Complete the following:
1. In the passage about estimating lake trout, how many trout in the second catch have tags?
2. Shorten the paragraph of the passage about estimating lake trout that begins "Without doing any fancy calculations," keeping its main facts.
3. Carry the passage about estimating lake trout on from its last sentence.

Quoted text:

[start]

Without doing any fancy calculations, we can make a rough estimate based on the proportion of tagged trout in the second catch. If 10 out of 100 trout in the second catch have tags, and assuming that this proportion is representative of the entire lake, we might estimate that about 10% of the lake’s trout have tags. Therefore, a rough estimate of the total number of trout in the lake could be \(\frac{100}{0.10} = 1000\).

[end]

Data extract:
[start]

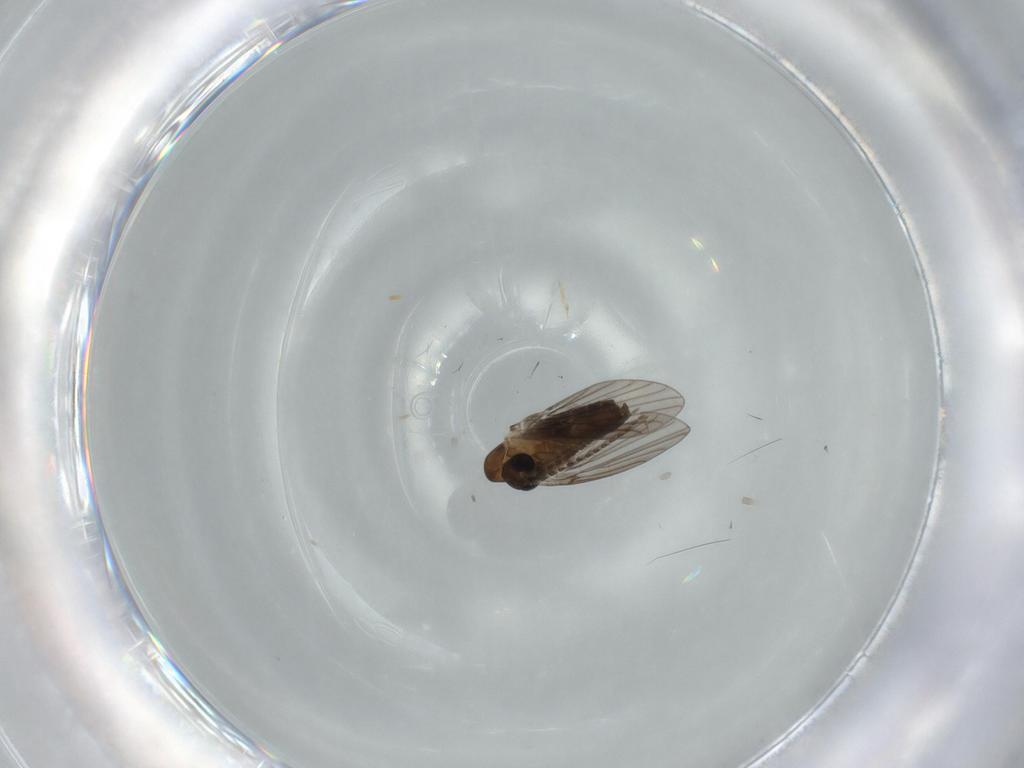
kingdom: Animalia
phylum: Arthropoda
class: Insecta
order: Diptera
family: Psychodidae
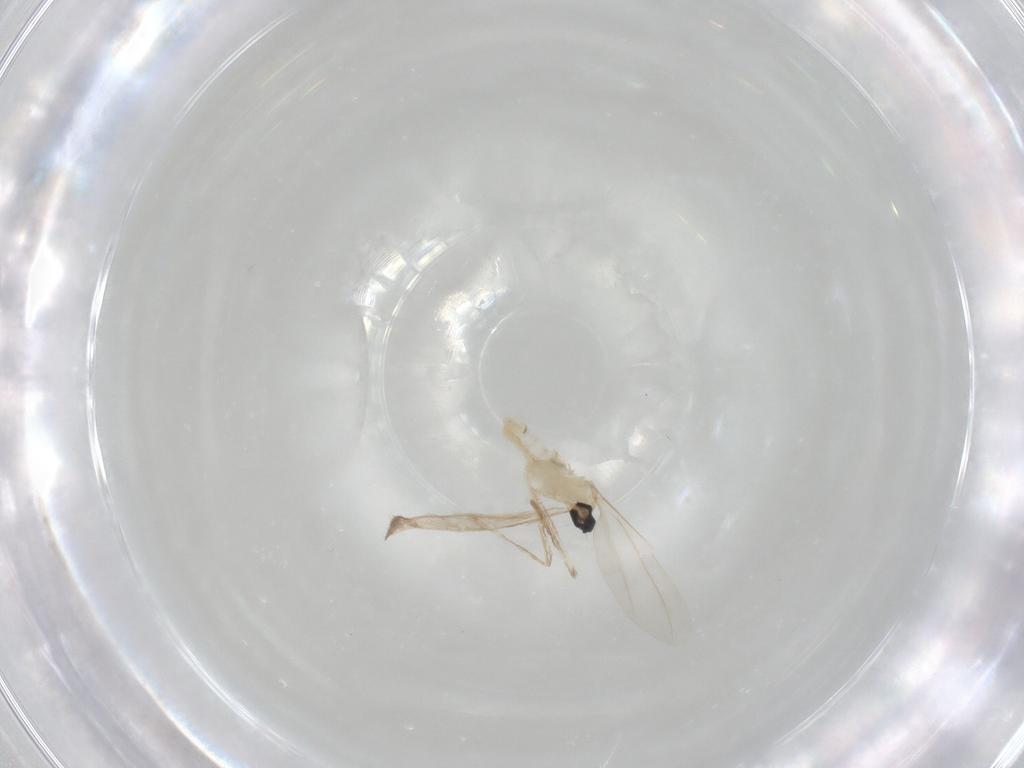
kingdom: Animalia
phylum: Arthropoda
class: Insecta
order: Diptera
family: Cecidomyiidae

[end]

Exercise responses:
1. 10 out of 100 trout in the second catch have tags.

2. A rough estimate can come from the share of tagged trout in the second catch. Ten of its 100 trout carry tags. If that share holds for the whole lake, about 10% of the lake's trout are tagged. This gives a rough total of 100 ÷ 0.10 = 1000 trout.

3.
The probability of catching exactly 10 tagged trout out of the 100 trout caught the second time can be modeled using the hypergeometric distribution. The probability mass function (PMF) of the hypergeometric distribution is given by:
\[P(X = k) = \frac{\binom{K}{k} \binom{N - K}{n - k}}{\binom{N}{n}}\] In this case, \(K = 100\) (initially tagged trout), \(n = 100\) (trout caught in the second sample), and \(k = 10\) (trout with tags in the second sample). Therefore, the expression for the probability is:
\[P(X = 10) = \frac{\binom{100}{10} \binom{N - 100}{90}}{\binom{N}{100}}\]
Using the above hypergeometric formula and R’s dhyper() function, the result was 999. This is very close to the expected 1000. I do not understand why it didn’t return exactly 1000 though.
K <- 100 # initially tagged trout
n <- 100 # trout caught in the second sample
k <- 10 # trout with tags in the second sample
N_values <- 190:5000 # there must be 190 since at least 90 from the second sample was not present in the first
likelihoods <- sapply(N_values, function(N) dhyper(k, K, N-K, n))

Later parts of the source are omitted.